The suit, which was filed against Visa, MasterCard and eight major banks in November 2004, sought damages for business lost as a result of anti-competitive business practices. At the time American Express said those practices had effectively locked it out of the bank-issued card business in the US.
In a statement Visa says the settlement will also resolve claims against the banks originally named in the case. It adds that the settlement will ultimately be funded by members of Visa USA - not Visa Inc.
Under the proposed agreement, American Express will receive an aggregate maximum payment of $2.25 billion. American Express plans to book $1.13 billion of the settlement sum in the fourth quarter 2007. The remainder will be payable in instalments of up to $70 million per quarter over the next four years.

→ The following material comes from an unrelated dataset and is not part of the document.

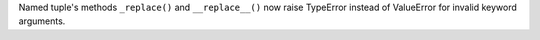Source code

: Named tuple's methods ``_replace()`` and ``__replace__()`` now raise
TypeError instead of ValueError for invalid keyword arguments.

"The size of this settlement, along with earlier court rulings, underscores the seriousness of the damage done by the illegal boycott," says Kenneth Chenault, chairman and chief executive of American Express.
In a statement Visa says by settling the litigation it is "not conceding any liability in the dispute" but is doing "what is in the best interests of its membership and the new organisation".
MasterCard now remains the sole defendant in the American Express case. Chenault says the company plans to move forward with the litigation to "hold MasterCard accountable for the illegal actions that blocked banks from working with us for many years and to seek full compensation for the value that would have been generated for our shareholders".
MasterCard spokeswoman Sharon Gamsin told reporters that the company remains confident about its defence against the allegations.
A new report compiled by Boston-based consultancy Aite Group which examines the payment card business following Visa's IPO suggests that American Express will become a significant competitor for both Visa and MasterCard in the coming years.
"Our analysis suggests that American Express is likely to be a significant threat for Visa and MasterCard, particularly in the United States, which is a key market for them," says Gwenn Bézard, research director for Aite Group.
"Outside of the United States, a major wildcard that could affect the competitive landscape faced by Visa and MasterCard lies with the strategic directions that will be taken by China UnionPay, JCB and a multitude of regional networks, notably in Europe," adds Bézard.